> [Task item]: When you return the data, keep every word exact and include none of the images.
=== Raw data ===
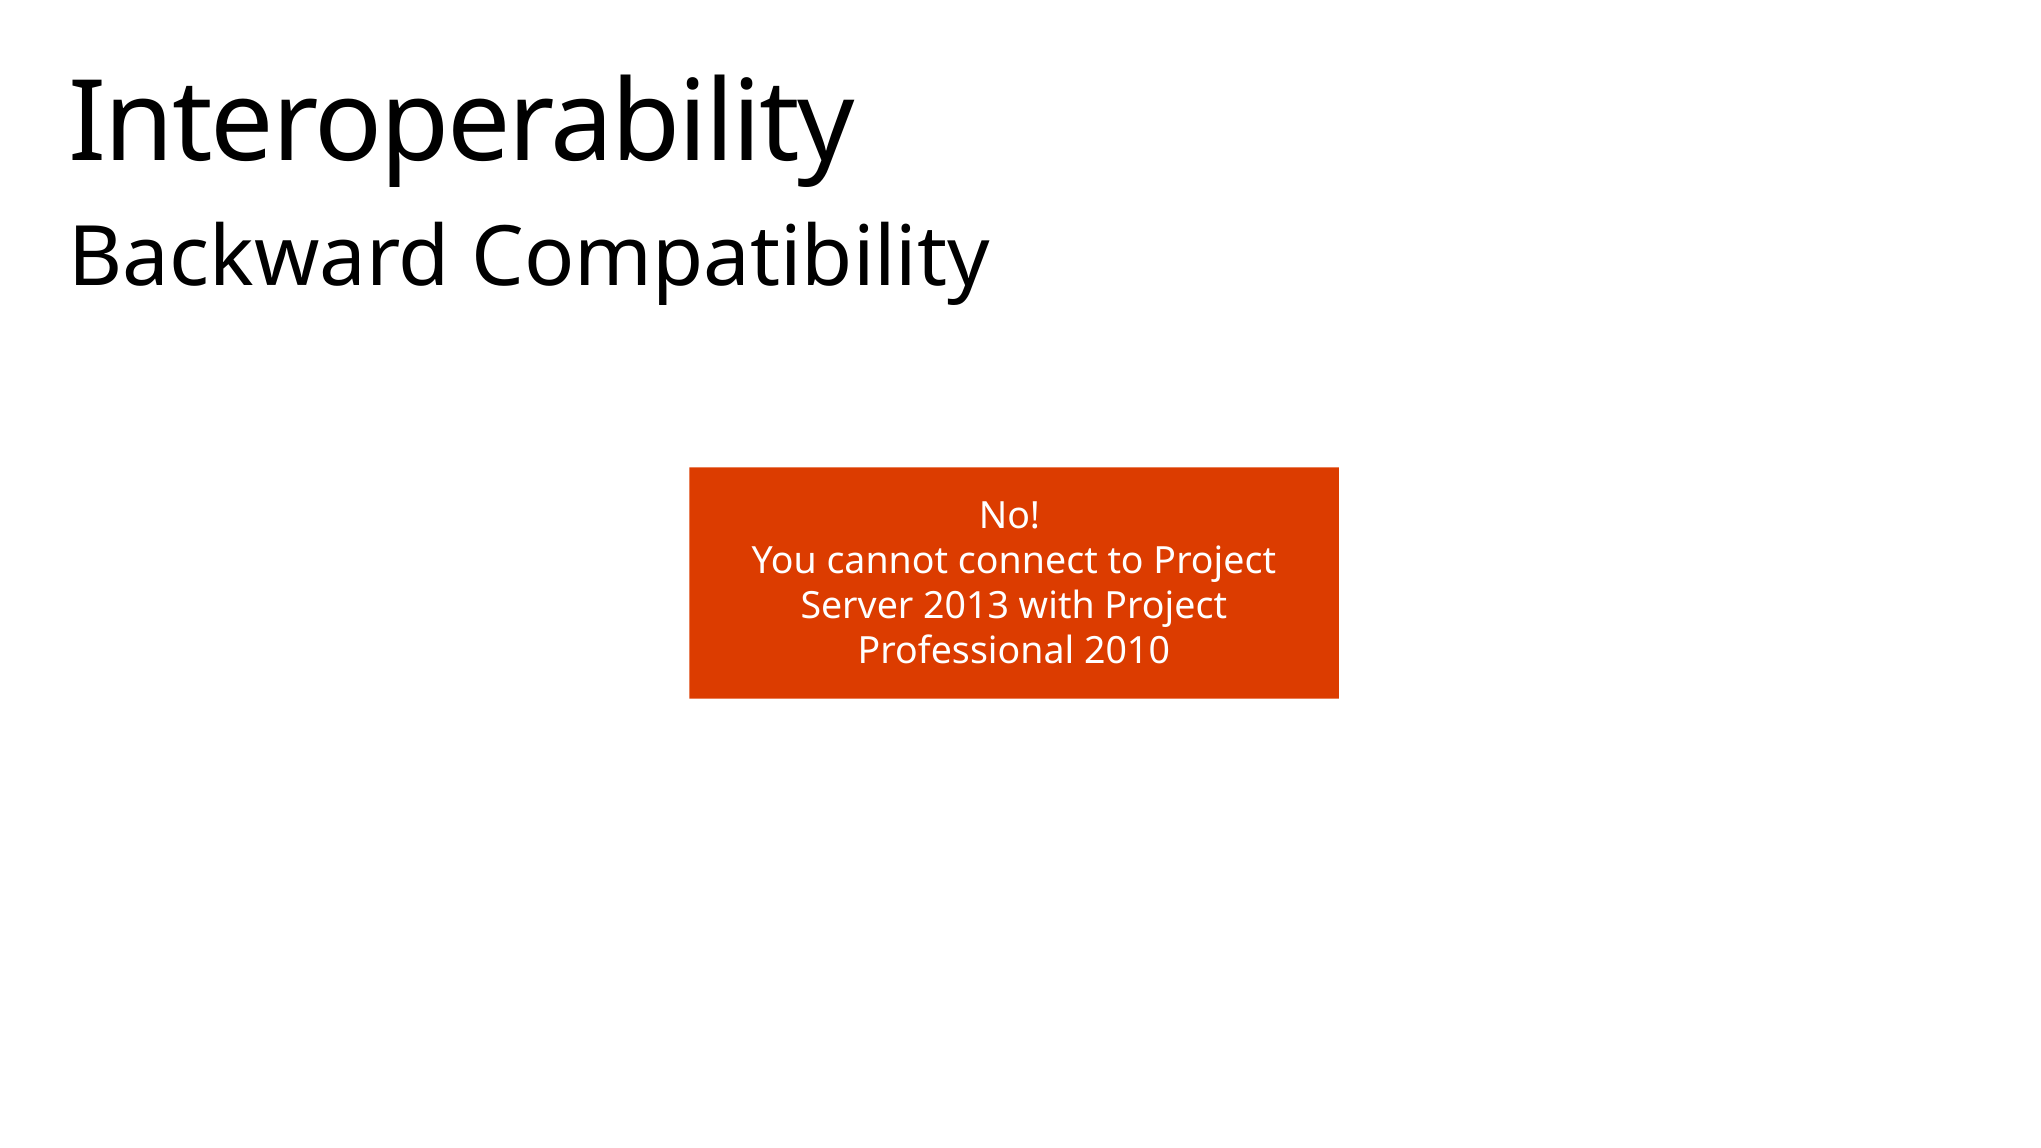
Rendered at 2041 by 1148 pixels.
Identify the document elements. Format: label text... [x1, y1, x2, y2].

list Backward Compatibility [45, 198, 1996, 321]
text_box No! You cannot connect to Project Server 2013 with Project Professional 2010 [689, 467, 1340, 699]
title Interoperability [45, 48, 1996, 198]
===
> [Solution to the problem]:
Rendered at 2041 by 1148 pixels.
Identify the document elements. Format: label text... [x1, y1, x2, y2].

list Backward Compatibility [45, 198, 1996, 321]
text_box No! You cannot connect to Project Server 2013 with Project Professional 2010 [689, 467, 1340, 699]
title Interoperability [45, 48, 1996, 198]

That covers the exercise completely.